> [Texte de l'exercice]
Le spectateur peut devenir supporter du protagoniste ou de son adversaire. Parfois il n’est pas aisé de déterminer lequel des deux est le véritable protagoniste, auquel cas le spectateur est libre de soutenir celui qu’il veut.
2. Quel prix devra payer le protagoniste pour atteindre son objectif ? et le paiera-t-il ?
Rien n’est sans conséquences, le ou les protagonistes devront souvent sacrifier quelque chose ou payer le prix pour obtenir ce qu’ils souhaitent, c’est à dire mettre à mal des choses qui comptent pour eux. À la fin, le prix à payer sera la condition pour atteindre l’objectif final. Toutes les choses commises ou perdues au cours de l’histoire sont généralement une part importante du prix à payer.
Chaque décision prise par le protagoniste est révélatrice de sa moralité qui n’est pas figée, mais se dévoile et peut évoluer tout au long de l’histoire : sacrifier un proche pour sauver le monde, se sacrifier pour protéger ses proches, transgresser une croyance pour préserver son amour, outrepasser des règles pour défendre une idée…
Chaque obstacle ou adversaire est une occasion pour le protagoniste de reconsidérer son objectif final et sa façon d’agir. Les alliés et plus largement les relations du protagonistes sont souvent eux-même des adversaires, car ils peuvent s’opposer à certaines de ses actions, ou la critiquer, pour l’amener à reconsidérer sa position sous un autre angle. Et ce, y compris lorsqu’ils le soutiennent. Ils imposent des contraintes au personnage, parfois même la contrainte de devoir réussir. Son évolution morale donnera tout son sens à sa décision finale.
Les notions de bien ou de mal sont très floues dans ce type d’histoire. Les situations sont suffisamment ambivalentes pour qu’il n’existe pas de solution parfaite. Tous types de fins sont envisageables, tout particulièrement celles qui ne sont pas vraiment bonnes ou mauvaises.

> [Tâches à réponse courte sur des graphiques]
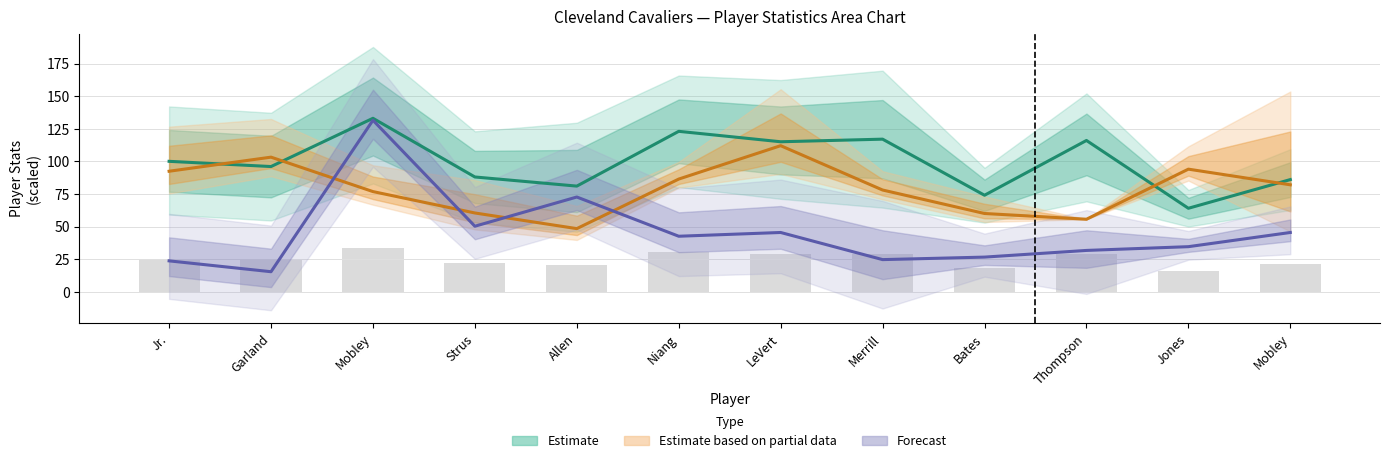

True or false: Offensive Rating has a value of 81.0 at Allen.

True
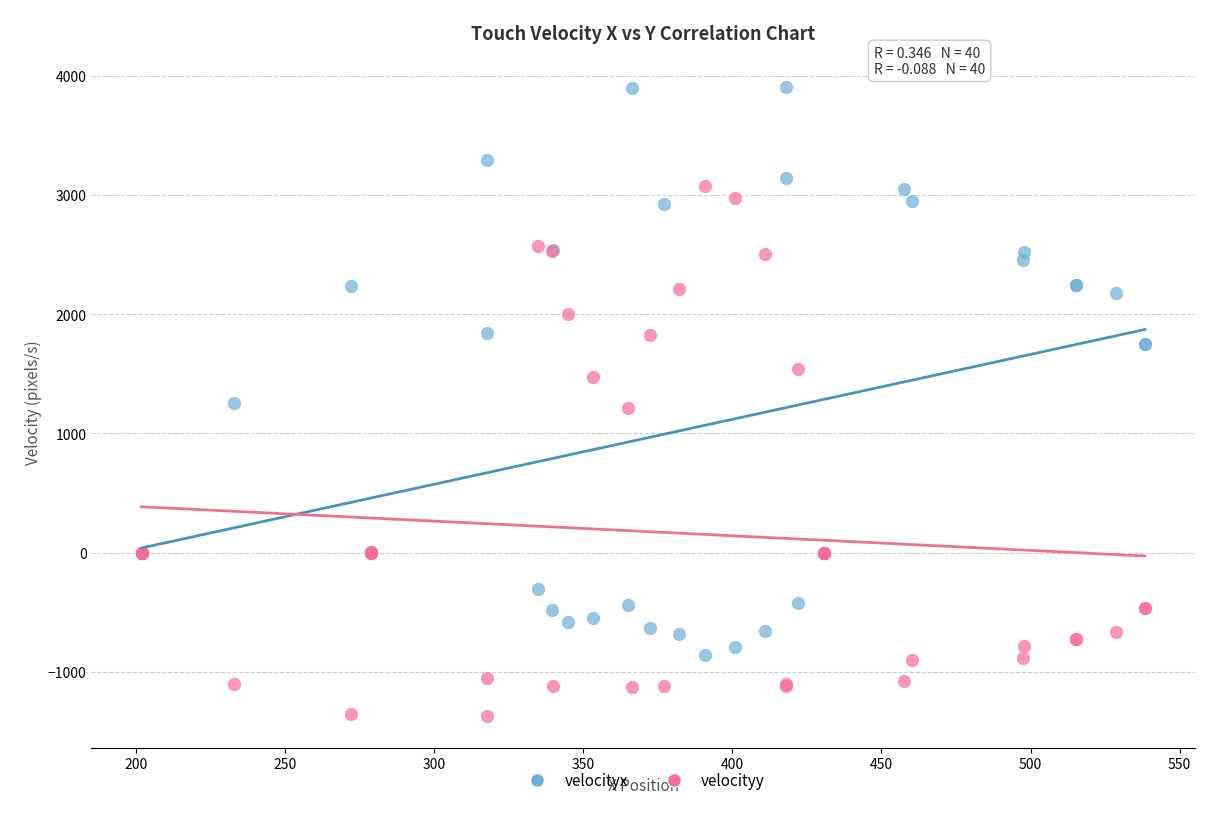

Which series reaches the minimum Y coordinate?

velocityy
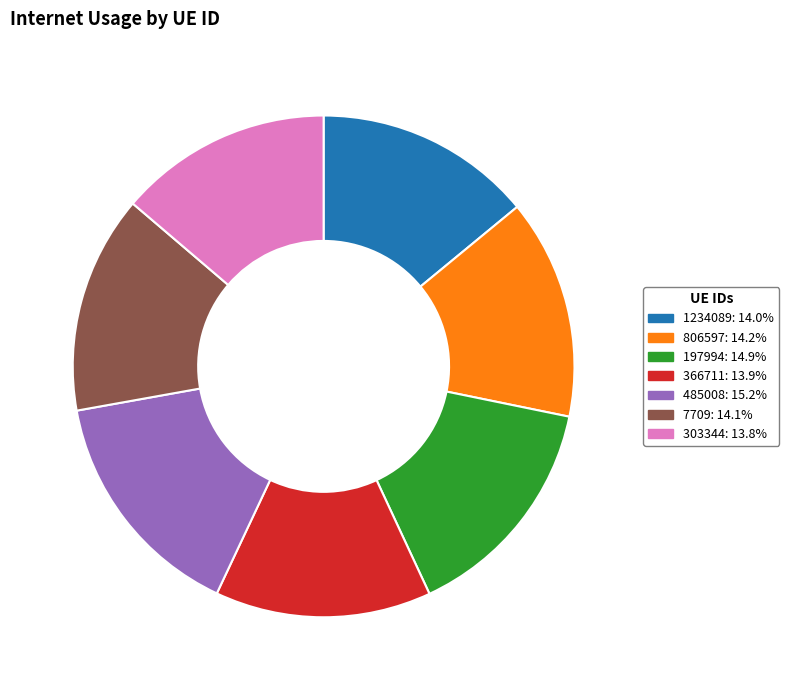

Combined, do 1234089: 14.0% and 197994: 14.9% account for over 50%?

No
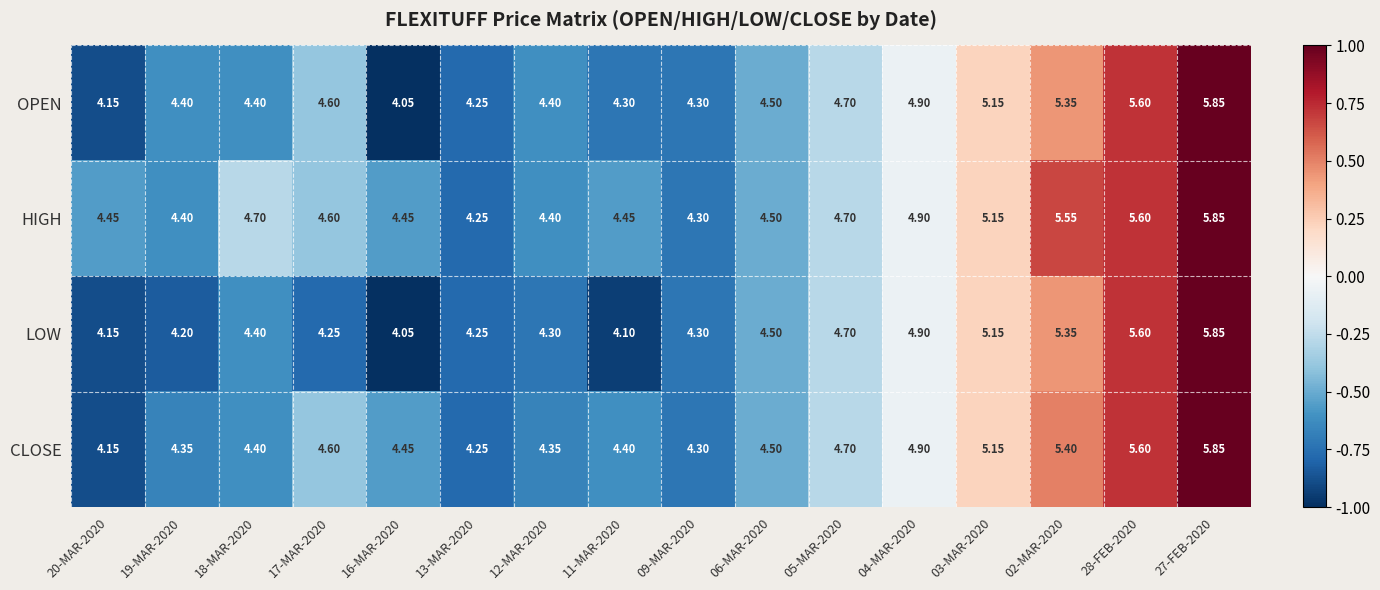

Rank the series by their average value, from lowest to highest.

LOW, OPEN, CLOSE, HIGH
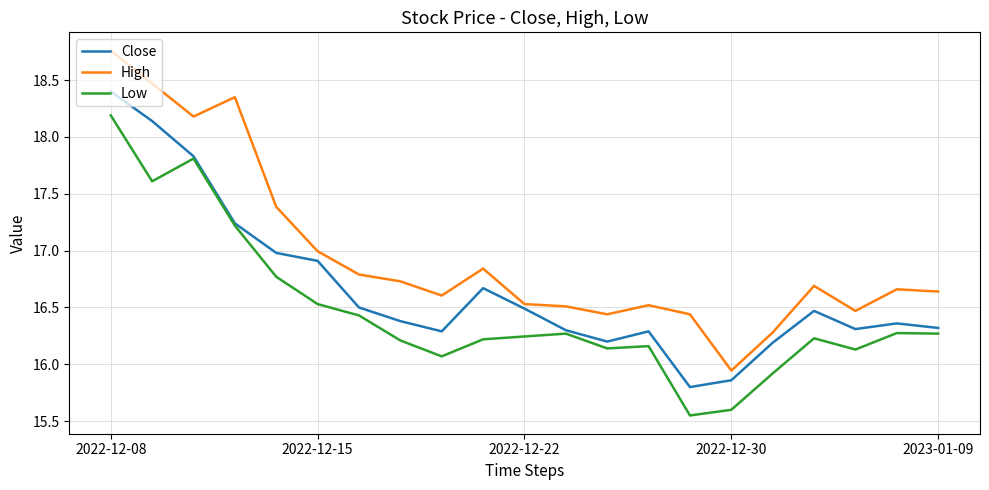

Which series has the largest range (max minus min)?

High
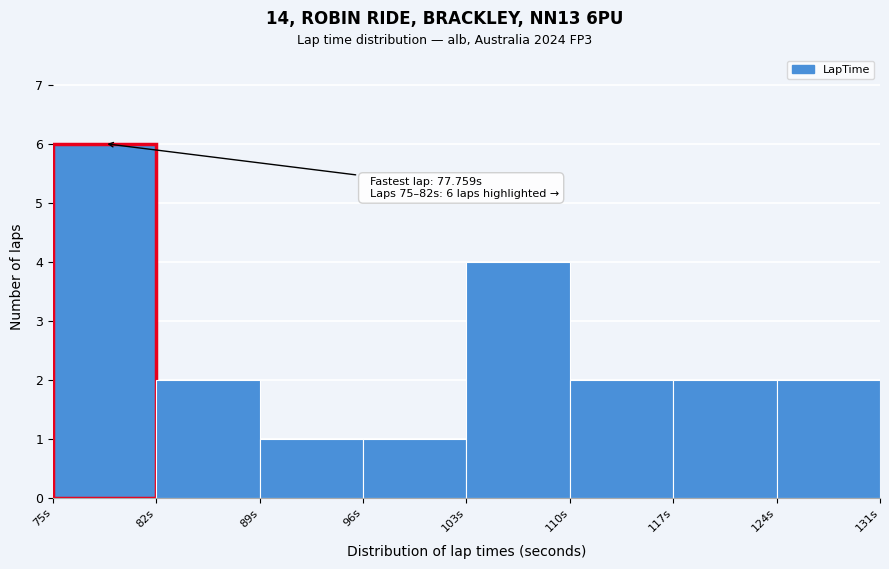

Which range on the x-axis has the tallest bar?

75 to 82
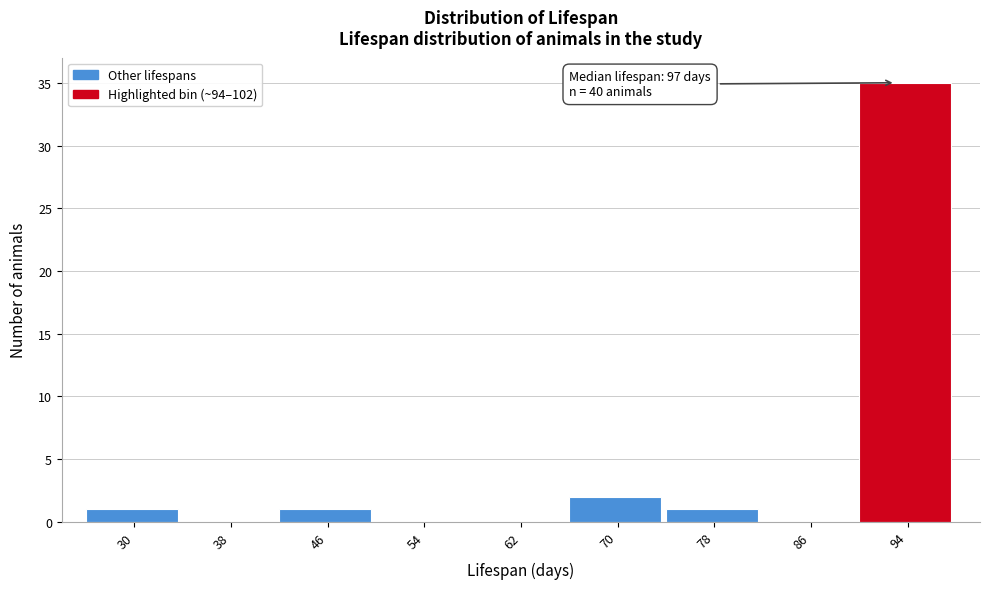

Reading left to right, list all the values displayed in this chart.

30=1	38=0	46=1	54=0	62=0	70=2	78=1	86=0	94=35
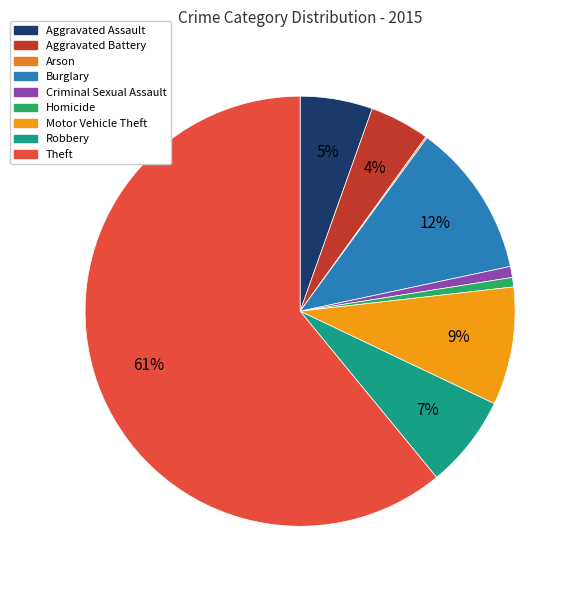

Rank the categories by value from highest to lowest.

Theft, Burglary, Motor Vehicle Theft, Robbery, Aggravated Assault, Aggravated Battery, Criminal Sexual Assault, Homicide, Arson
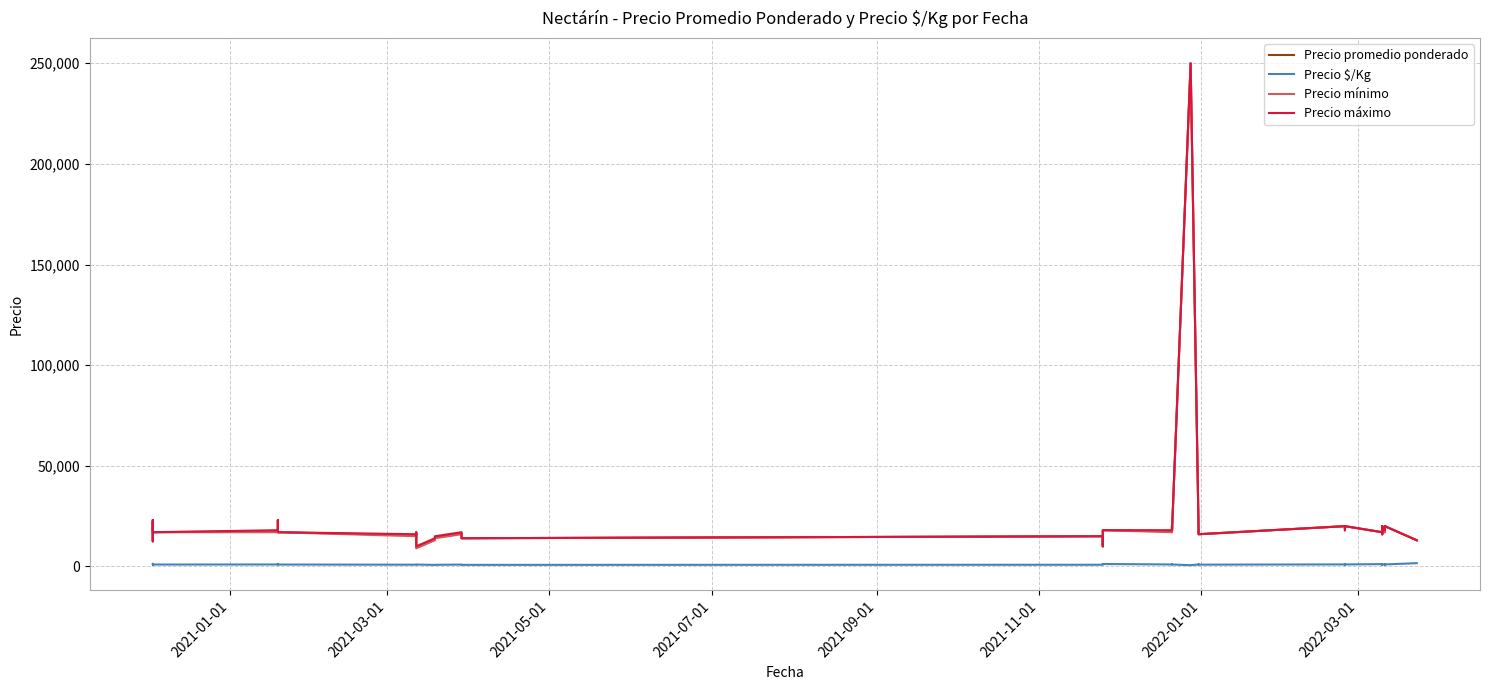

Count the number of categories in the chart.

40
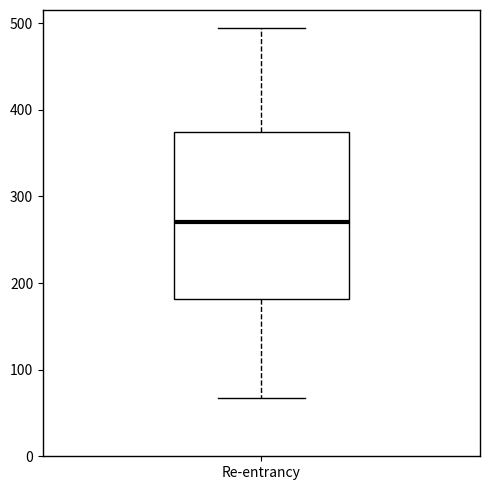

Transcribe this box plot: give where the median line is, the range the box spans, and where the two whiskers end, as read against the y-axis. The values are not printed on the chart, so give them approximately, as read against the axis.

median 270, box 180 to 370, whiskers 70 to 490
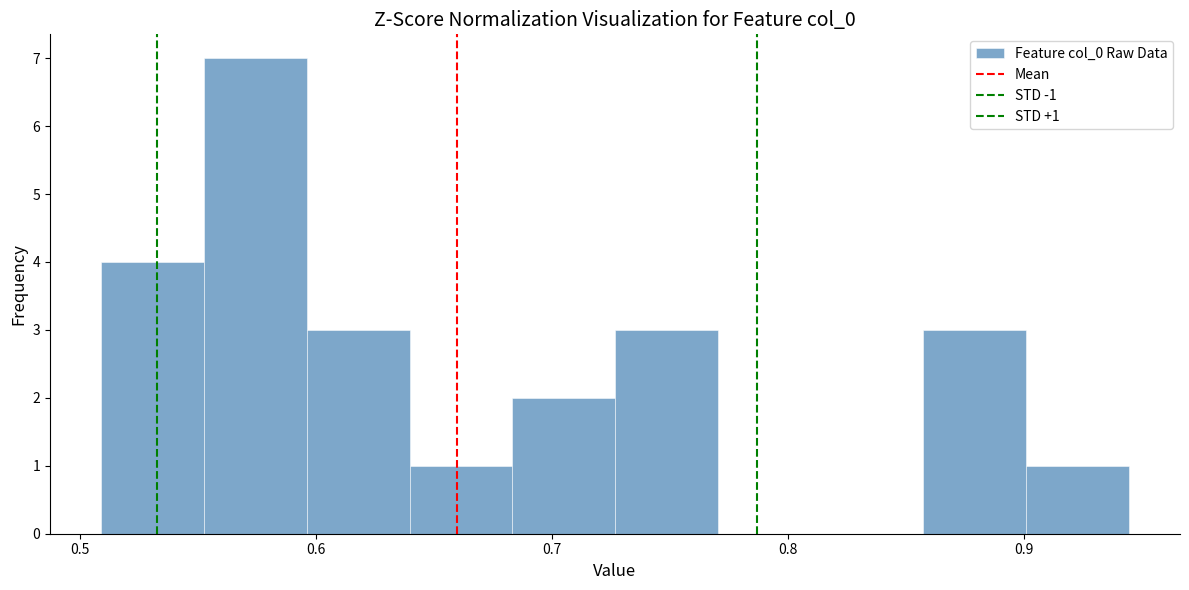

Over which range of the x-axis is the bar tallest?

0.55 to 0.60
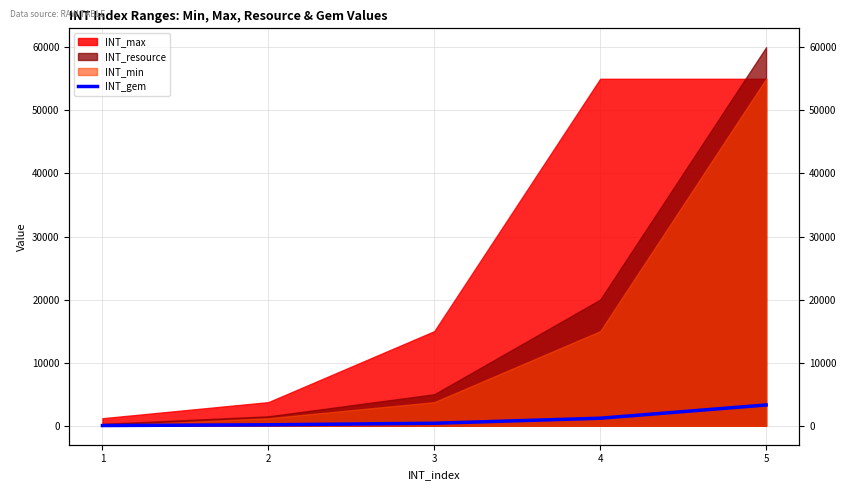

What is the difference between the second highest and minimum values?

1160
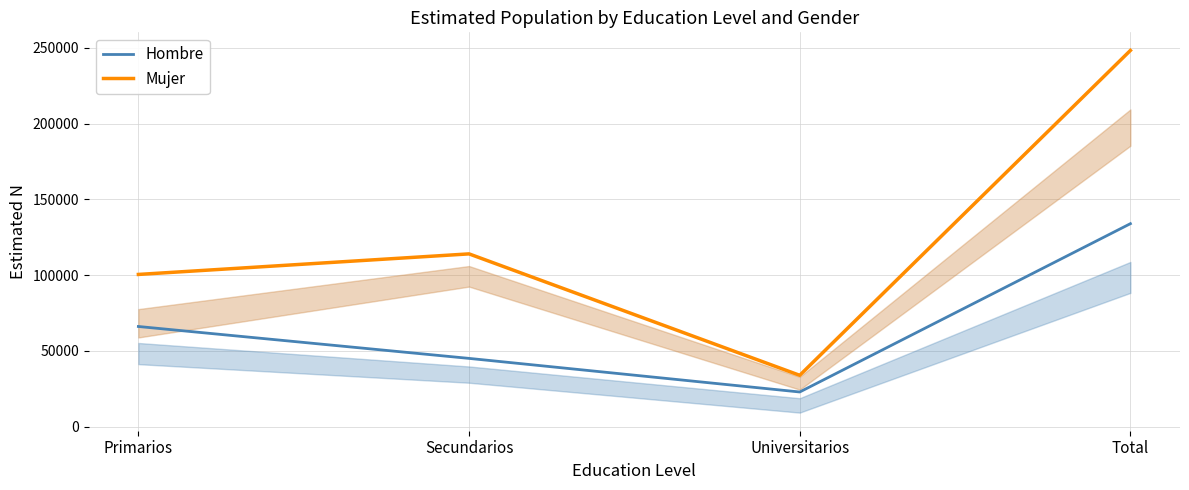

Does the chart display data point markers on the line(s)?

No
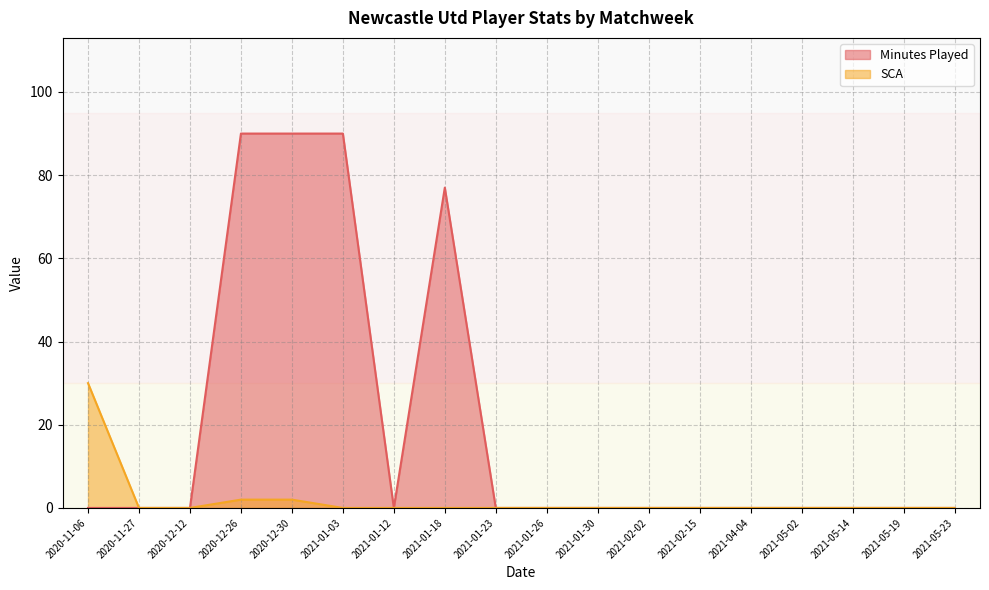

What are all the series names shown in the legend?

Minutes Played, SCA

> [À faire]
**A)** Reproduisez fidèlement le passage du texte sur le protagoniste, de « Le spectateur peut » jusqu'à « celui qu’il veut. ».
**B)** Dans le texte sur le protagoniste, relevez tous les exemples de décisions énumérés après les deux-points de la phrase qui commence par « Chaque décision prise par le protagoniste ».
Ces données n'ont aucun lien avec le texte.

> [Liste des réponses]
**A)**
Le spectateur peut devenir supporter du protagoniste ou de son adversaire. Parfois il n’est pas aisé de déterminer lequel des deux est le véritable protagoniste, auquel cas le spectateur est libre de soutenir celui qu’il veut.

**B)**
- sacrifier un proche pour sauver le monde
- se sacrifier pour protéger ses proches
- transgresser une croyance pour préserver son amour
- outrepasser des règles pour défendre une idée